Utilização do conteúdo

Autorizo o uso do material aqui produzido, desde que seja dado crédito ao autor e não tenha uso comercial

quarta-feira, 12 de janeiro de 2011

Seria o mundo um grande curral?

     Gerineldo ganhou um cincerro. E pelo visto nao gostou do adereço. Talvez aquele “telengo-tengo” que ele escuta, toda vez que mexe o pescoço, seja, realmente desconfortável. Ora, o tourinho nunca tinha visto algo parecido. De repente o adorno barulhento lhe foi imposto. Quem o colocou? O dono, certamente. É aquela mania que as pessoas têm de comandar quem é mais fraco do que elas. E os bois, colegas, apesar da força, são débeis na inteligência. Não fosse assim, o mundo seria um grande curral. Há quem diga que não seja muito diferente, mas vamos deixar isso por conta de cada mente. Os demais companheiros estranharam o ornamento. Ficaram alguns minutos arrodeando o colega, examinando, ao que pareceu, a novidade.
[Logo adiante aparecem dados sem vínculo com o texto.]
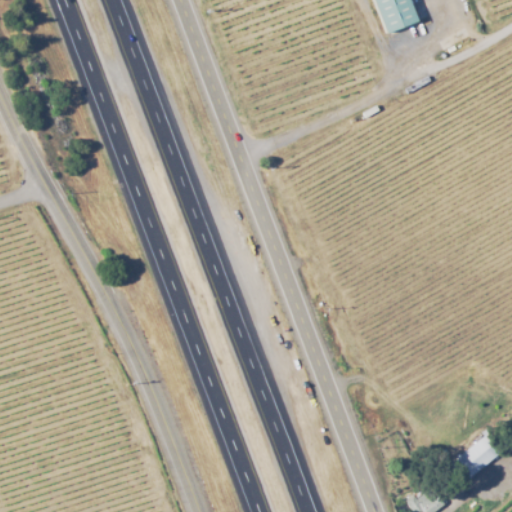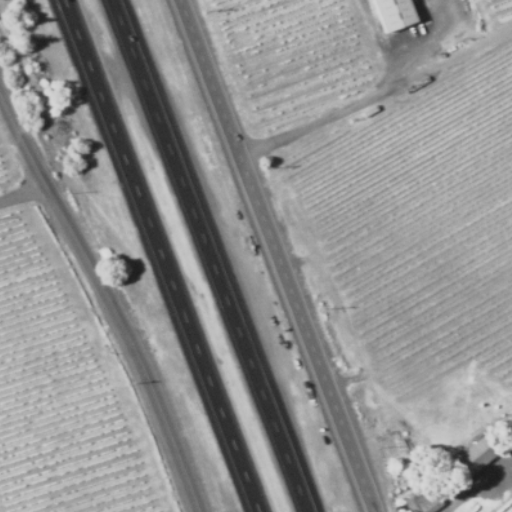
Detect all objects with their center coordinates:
building: (386, 13)
road: (28, 201)
road: (279, 255)
road: (161, 256)
road: (215, 256)
road: (102, 285)
building: (467, 457)
building: (470, 459)
road: (479, 482)
building: (420, 501)
building: (418, 503)
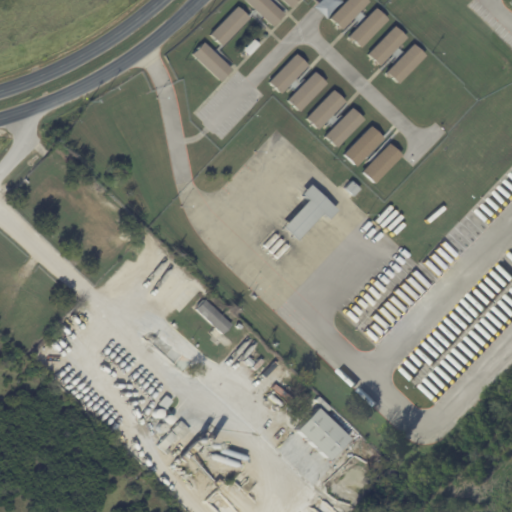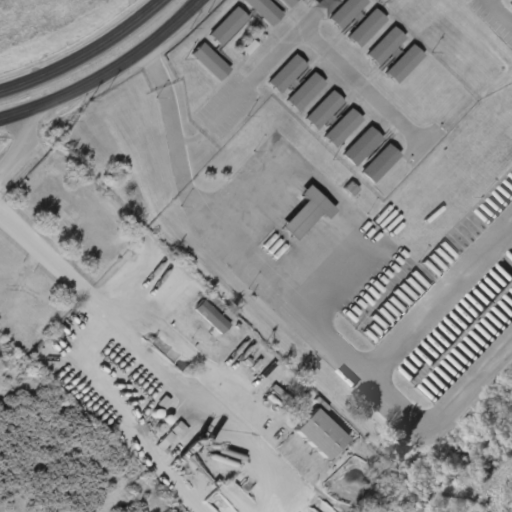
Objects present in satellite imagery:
building: (286, 2)
building: (286, 3)
building: (322, 6)
building: (263, 10)
building: (263, 10)
road: (500, 10)
building: (344, 12)
building: (345, 13)
building: (226, 26)
building: (226, 26)
building: (364, 27)
building: (364, 28)
building: (383, 46)
building: (383, 47)
building: (247, 49)
road: (84, 53)
building: (208, 61)
building: (208, 63)
road: (268, 63)
building: (402, 64)
building: (402, 64)
road: (109, 73)
building: (285, 73)
building: (286, 74)
road: (363, 86)
building: (303, 91)
building: (304, 92)
building: (322, 109)
building: (323, 110)
building: (341, 128)
building: (341, 128)
road: (422, 145)
road: (20, 146)
building: (360, 146)
building: (360, 146)
building: (378, 163)
building: (378, 163)
road: (319, 185)
building: (350, 189)
building: (304, 213)
building: (301, 215)
road: (19, 284)
road: (438, 301)
road: (289, 311)
building: (211, 316)
building: (212, 317)
building: (250, 354)
building: (245, 362)
building: (255, 365)
building: (278, 393)
building: (178, 430)
building: (319, 434)
building: (319, 435)
building: (163, 442)
road: (281, 500)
Depois, como se faz com tudo que é moderno, recente e desconhecido, deixaram de lado e foram fazer o que mais lhes apraz: pastar. Gerineldo, entretanto, resolveu empenhar-se na missão 2011: tirar o chocalho do pescoço. A tarefa não é das mais fáceis. Vez por outra, ele esfrega o barulhento em uma árvore. Até agora, nada.
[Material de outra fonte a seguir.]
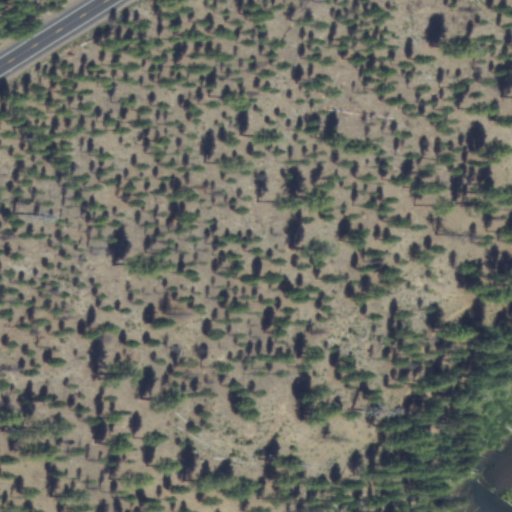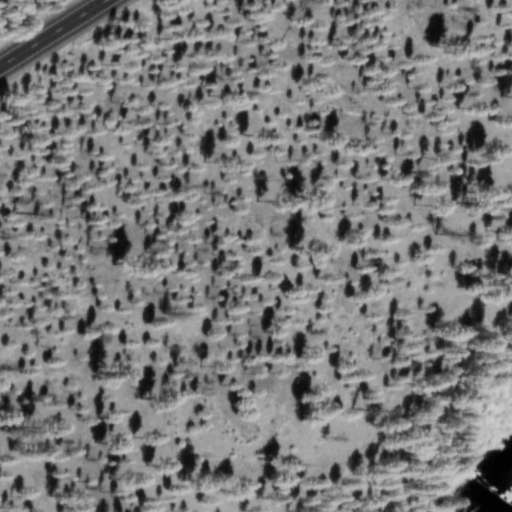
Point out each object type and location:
road: (53, 33)
river: (490, 489)
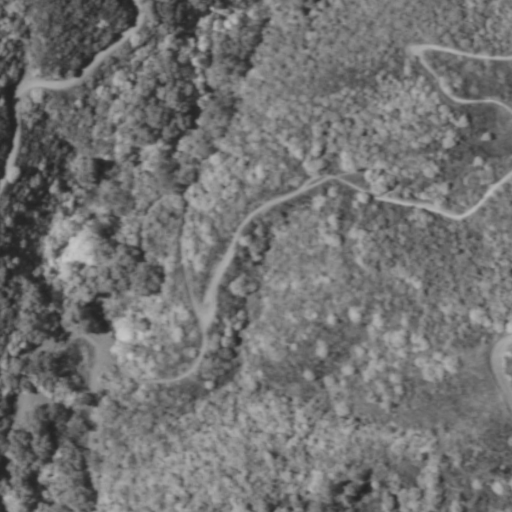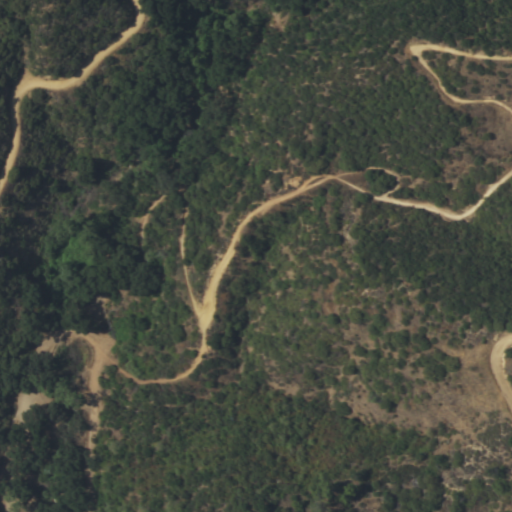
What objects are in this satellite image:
road: (51, 78)
road: (395, 191)
park: (230, 229)
road: (495, 369)
road: (30, 393)
road: (88, 433)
     Quando o tratador se aproxima do estábulo, é uma algazarra. Gerineldo se esquece da percussão que carrega e dispara em direção à ração. O olfato, meus caros, é, nos bovinos, assim como nos humanos, o sentido mais sensível. Principalmente quando comandado pelas reclamações das tripas. A fome tolhe o raciocínio dos quadrúpedes. Nada diferente do que acontece com os filhos de Adão. O terneiro, obcecado em satisfazer o desejo da barriga, preocupa-se apenas em se afofar na ração. É de boa paz, o chifrudo. Esse de quem estou contando. Não me refiro a todos os guampudos que conheço, que, convenhamos, não são poucos. E, por ser assim, não dá cabeçada em Bibigul – uma bezerrinha de seis meses que insiste em andar perto dele. Gerineldo não é o tipo que desconta nos outros o sofrimento que lhe caiu nos lombos. Mesmo tomando, vez em quando, umas bordoadas do Pirata - o manda-chuva do pedaço -, não se aproveita de quem é, por natureza, mais fraco do que ele. Ele parece entender que Bibigul não tem culpa no cartório. Por isso não descarrega-lhe o recalque.

     Depois de encher a pança, a porteira é aberta e ele livra-se da opressão do curral. Sua natureza exige liberdade. Não pode, por mais que o estomago peça, limitar-se ao redil. Bibigul o acompanha; Jipão também. Os três são adolescentes. O chocalho, agora, parece não incomodar. O intestino forrado é capaz de proezas que até Deus duvida.